*やってみよう*
本文の「症例は59歳女性.」で始まる段落を、主な事実を残したまま短い箇条書きに書き直してください。
┌─ 本文
一般演題(ポスター)36
転移性肺腫瘍1
座長:海老 規之(飯塚病院呼吸器腫瘍内科)
P-215.悪性度不明な平滑筋腫瘍Smooth muscle tumor of uncertain malignant potential(STUMP)肺転移の1例
山本 恭通・星野 大葵・小阪 真二
島根県立中央病院呼吸器外科

 症例は59歳女性.1998年から子宮筋腫を指摘されていた.2013年2月より下腹部腫大を自覚し当院産婦人科受診した.CT上12cmの子宮腫瘤を認め子宮平滑筋腫と診断した.肺野に異常陰影は認めず縦隔リンパ節腫大もなかった.4月子宮全摘と両側付属器切除で腫瘤を完全切除した.子宮左側壁から後壁に発生した子宮腫瘤の病理診断はごく一部で1HPFに4個程度の核分裂像を認めたが癌胎児性蛋白IPM3陰性で平滑筋肉腫が否定され,Smooth muscle tumor of uncertain malignant potential(STUMP)であった.2014年4月のCTで数mmの多発肺結節を認めた.骨盤内再発はなく多発肺癌や他臓器癌の肺転移が疑われ肺生検を依頼された.FEG-PETで肺結節含め異常集積は認めなかった.2014年7月両側肺の多発肺結節のうち右肺2カ所の結節を切除し肺生検を行った.いずれもSTUMPの肺転移であった.子宮平滑筋肉腫に準じてゲムシタビンとドセタキセル化学療法を4サイクル施行したが新たに腹部大動脈周囲リンパ節転移が出現し肺転移も増大し効果判定は無効であった.現在緩和治療中である.
└─
┌─ 提供資料
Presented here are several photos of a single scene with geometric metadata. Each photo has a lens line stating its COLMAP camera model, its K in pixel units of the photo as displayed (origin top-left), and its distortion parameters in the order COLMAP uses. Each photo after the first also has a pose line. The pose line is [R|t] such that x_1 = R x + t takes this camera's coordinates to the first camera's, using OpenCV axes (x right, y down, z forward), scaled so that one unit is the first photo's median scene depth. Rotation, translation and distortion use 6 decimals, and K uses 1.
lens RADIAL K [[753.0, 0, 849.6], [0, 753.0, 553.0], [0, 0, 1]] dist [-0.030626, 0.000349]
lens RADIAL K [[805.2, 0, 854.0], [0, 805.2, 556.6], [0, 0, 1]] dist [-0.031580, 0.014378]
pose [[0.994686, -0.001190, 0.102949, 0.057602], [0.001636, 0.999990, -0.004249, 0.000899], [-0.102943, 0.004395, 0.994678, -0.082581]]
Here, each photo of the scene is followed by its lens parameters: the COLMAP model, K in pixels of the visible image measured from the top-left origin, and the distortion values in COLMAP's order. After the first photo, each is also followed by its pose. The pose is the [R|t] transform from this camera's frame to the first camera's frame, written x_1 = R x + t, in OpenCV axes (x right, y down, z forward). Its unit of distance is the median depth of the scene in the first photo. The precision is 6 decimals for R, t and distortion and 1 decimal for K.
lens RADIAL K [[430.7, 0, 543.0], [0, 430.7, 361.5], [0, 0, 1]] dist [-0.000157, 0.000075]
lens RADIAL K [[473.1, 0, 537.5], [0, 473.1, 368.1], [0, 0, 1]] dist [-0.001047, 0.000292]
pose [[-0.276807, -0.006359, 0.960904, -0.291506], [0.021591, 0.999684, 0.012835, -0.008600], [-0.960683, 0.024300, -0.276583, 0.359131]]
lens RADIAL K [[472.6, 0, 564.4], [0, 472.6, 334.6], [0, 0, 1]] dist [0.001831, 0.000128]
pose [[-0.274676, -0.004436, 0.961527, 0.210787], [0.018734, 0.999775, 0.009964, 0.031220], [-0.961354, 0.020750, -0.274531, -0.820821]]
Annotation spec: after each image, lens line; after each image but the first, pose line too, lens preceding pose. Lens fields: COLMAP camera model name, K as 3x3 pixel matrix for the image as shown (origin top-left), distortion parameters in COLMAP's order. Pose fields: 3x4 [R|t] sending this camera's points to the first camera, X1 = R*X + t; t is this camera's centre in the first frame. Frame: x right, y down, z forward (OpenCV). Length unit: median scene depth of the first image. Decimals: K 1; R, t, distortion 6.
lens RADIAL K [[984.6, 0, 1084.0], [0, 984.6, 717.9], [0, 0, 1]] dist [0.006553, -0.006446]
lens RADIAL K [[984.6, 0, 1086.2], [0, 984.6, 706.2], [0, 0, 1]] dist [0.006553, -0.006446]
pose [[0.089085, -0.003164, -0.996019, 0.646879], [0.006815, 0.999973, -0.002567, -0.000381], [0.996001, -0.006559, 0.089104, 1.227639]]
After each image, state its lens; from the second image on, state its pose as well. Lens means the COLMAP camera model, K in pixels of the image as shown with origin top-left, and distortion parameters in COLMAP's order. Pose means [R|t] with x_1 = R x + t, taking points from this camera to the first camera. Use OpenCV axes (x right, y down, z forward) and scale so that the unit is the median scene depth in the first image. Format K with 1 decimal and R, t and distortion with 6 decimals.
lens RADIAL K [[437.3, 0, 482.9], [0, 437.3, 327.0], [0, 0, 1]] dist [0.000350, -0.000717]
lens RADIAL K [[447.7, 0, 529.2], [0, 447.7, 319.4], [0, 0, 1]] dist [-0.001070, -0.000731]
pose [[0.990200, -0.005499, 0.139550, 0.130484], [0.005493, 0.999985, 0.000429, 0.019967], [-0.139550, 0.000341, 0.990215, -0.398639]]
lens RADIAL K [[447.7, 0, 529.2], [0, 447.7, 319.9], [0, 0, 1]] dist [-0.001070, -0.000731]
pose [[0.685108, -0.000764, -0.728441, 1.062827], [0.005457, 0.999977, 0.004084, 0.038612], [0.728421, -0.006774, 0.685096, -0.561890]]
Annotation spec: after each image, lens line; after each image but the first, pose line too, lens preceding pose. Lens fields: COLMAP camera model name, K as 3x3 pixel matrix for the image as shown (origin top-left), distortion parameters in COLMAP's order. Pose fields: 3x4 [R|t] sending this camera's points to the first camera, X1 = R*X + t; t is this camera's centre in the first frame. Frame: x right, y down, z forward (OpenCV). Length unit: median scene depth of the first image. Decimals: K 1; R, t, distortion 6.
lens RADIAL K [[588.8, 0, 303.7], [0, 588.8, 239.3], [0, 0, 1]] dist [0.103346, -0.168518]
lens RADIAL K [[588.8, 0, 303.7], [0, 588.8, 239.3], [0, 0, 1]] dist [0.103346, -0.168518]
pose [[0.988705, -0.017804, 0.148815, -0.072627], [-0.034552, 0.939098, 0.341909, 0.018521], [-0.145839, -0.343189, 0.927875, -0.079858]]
└─
*解答欄*
- 59歳女性。1998年から子宮筋腫を指摘されていた。
- 2013年2月、下腹部腫大で産婦人科を受診。CTで12cmの子宮腫瘤を認め、子宮平滑筋腫と診断。肺野の異常陰影と縦隔リンパ節腫大はなし。
- 同年4月、子宮全摘と両側付属器切除で腫瘤を完全切除。
- 病理では、ごく一部で1HPFに4個程度の核分裂像を認めた。IPM3陰性で平滑筋肉腫が否定され、STUMPと診断。
- 2014年4月のCTで数mmの多発肺結節を認めた。骨盤内再発はなし。PETでは異常集積なし。
- 2014年7月、右肺の結節2カ所を切除。いずれもSTUMPの肺転移だった。
- ゲムシタビンとドセタキセルの化学療法を4サイクル施行。腹部大動脈周囲リンパ節転移が新たに出現し、肺転移も増大したため、効果判定は無効。
- 現在は緩和治療中。